Engineers hate writing. Well, most of us. Somehow I’m the odd one out when it comes to the generic engineer’s opinion of written word, which is what landed me in the Minor in Writing program in the first place. Unlike most of my peers, my options for this repurposing project are pretty limited. As an engineer, I’ve only taken one class in the University’s English department. As an engineer, most of my assignments have nothing to do with reading, writing, or editing and everything to do with process design, thermodynamics, or fluid flow. As an engineer, I panicked once I realized how limited my options are.

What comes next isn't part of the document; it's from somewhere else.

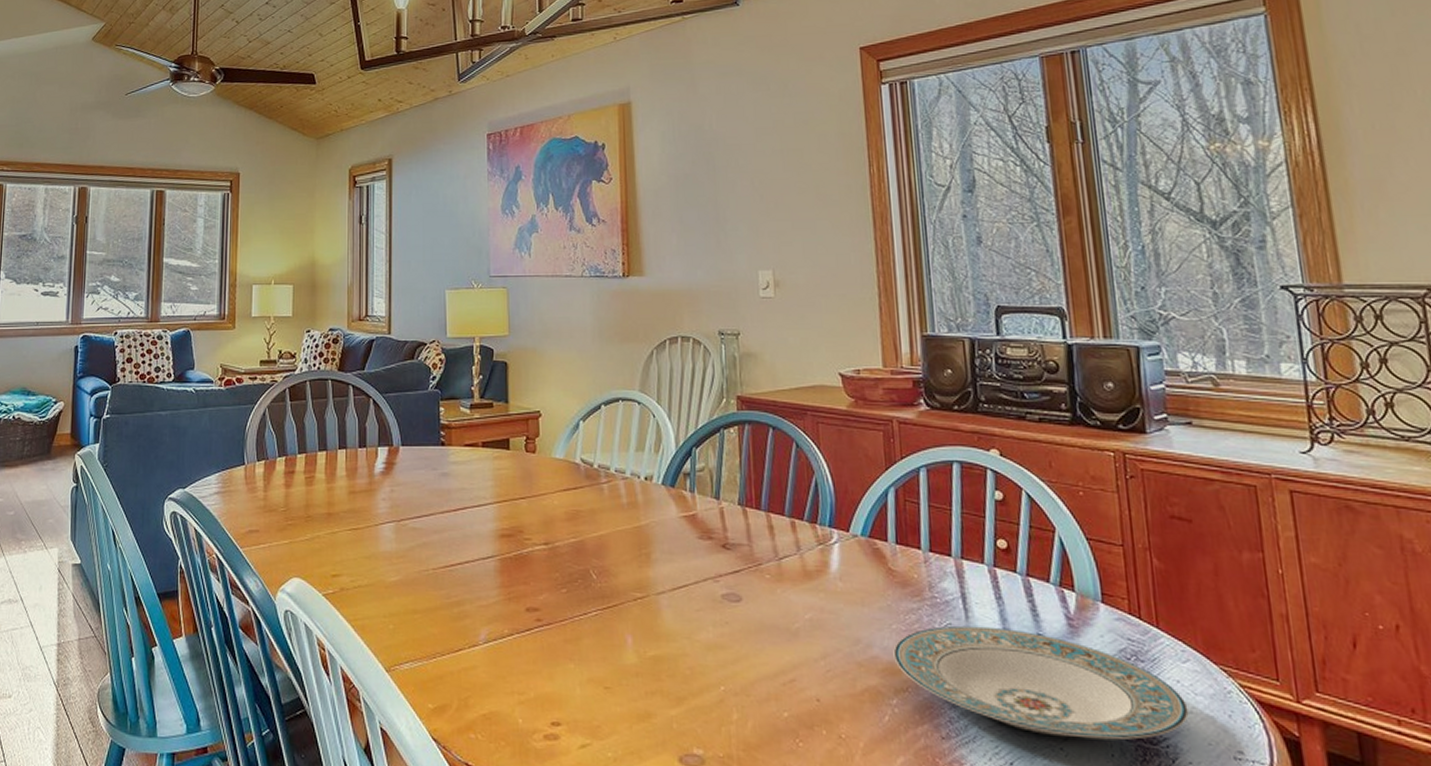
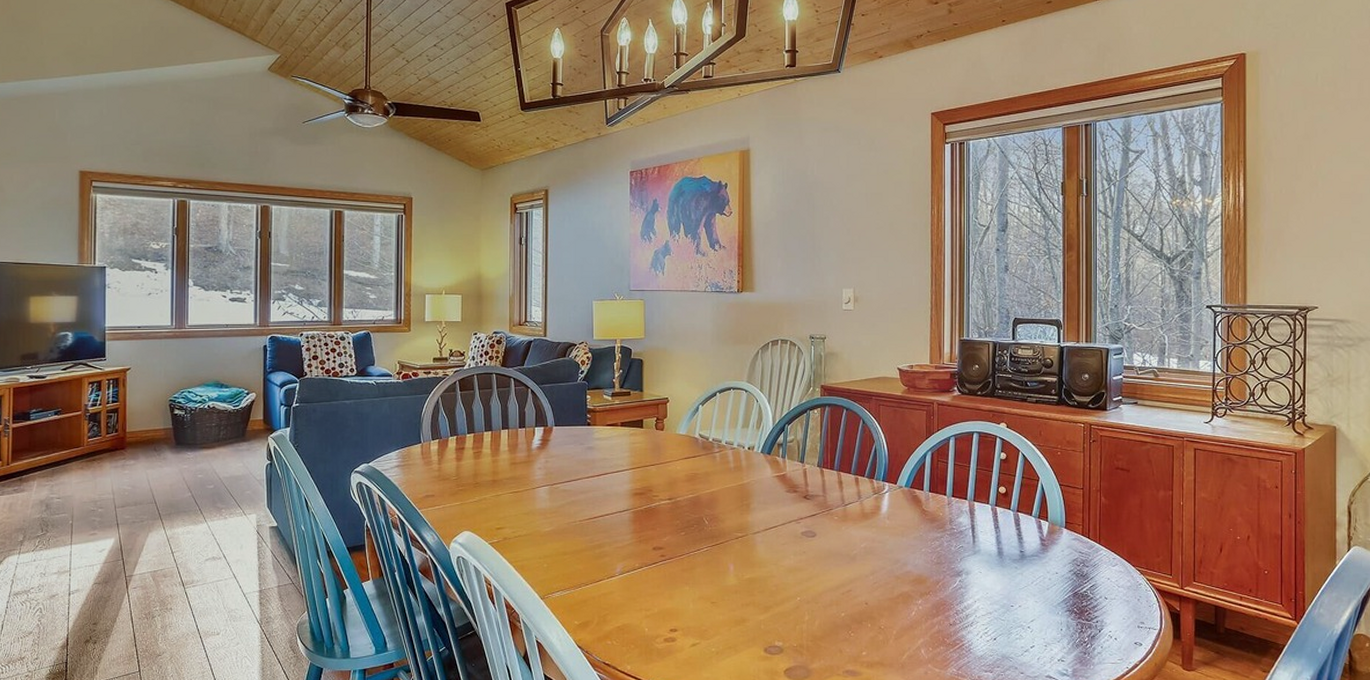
plate: present [893,625,1189,740] -> none [921,547,1113,620]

But I really want to pull on something from the science-oriented part of my world and bring it into the writing-oriented part of my world for this project, which narrows those already-slim options down to only one option: my Introduction to Engineering freshman project. (I presented a few other weak ideas to my group, but more than anything I think the recommendation that I pursue this idea was a direct result of my disproportionate enthusiasm about it.) A course specifically targeted towards engineers deciding between Chemical and Biomedical Engineering, this introduction to the profession covered relevant material to these two fields and provided a comprehensive understanding of the engineering community’s culture and standards. Basically, the particular introductory course I chose to take taught me how to be an engineer and that I wanted to be a chemical one. (Over half of the class declared as Chemical Engineers the following semester. The reason? Our professor made the biomedical field seem so intimidating that we were all scared away. Now, when we’re bonding over the torture of thermodynamics, we reminisce about how silly we were to think the chemical path would be easier. But I digress.) The course centered on a team project focused on developing a presymptomatic diagnostic test for a particular disease. In my case, my dream team of four overachievers developed a nasopharyngeal swab test for pertussis, more commonly known as whooping cough. The test was designed to target outbreaks in third world countries in order to protect infants, as they are most susceptible to deadly infections.
The piece I am going to repurpose is the crowning jewel of this team project: the final report detailing our research and presymptomatic test design. The report is a classic engineering report, thirty-two pages long, formatted extensively, and chock full of jargon, data, and references. Intended as a proposal for an imaginary biomedical company, the report’s target audience is the CEO, CTO, and manager of this company. I’d like to change the mode of this report to target a new audience: the decision-makers in organizations like Doctors Without Borders. While this is still a highly educated audience that would comprehend the nitty gritty jargon of the current report, I want to alter the focus of the piece by shifting the focus more on the target population of the diagnostic test, rather than the specific scientific details of the diagnostic test. This shift will appeal to my new audience’s mission: to bring medical aid to impoverished communities in third world countries. Essentially, I want to change the piece to focus on the humanitarian’s cause in challenging the recent upswing in outbreaks of whooping cough in underdeveloped areas of the world; if a few heartstrings are played in the process, I’ll be happy at the end of the day.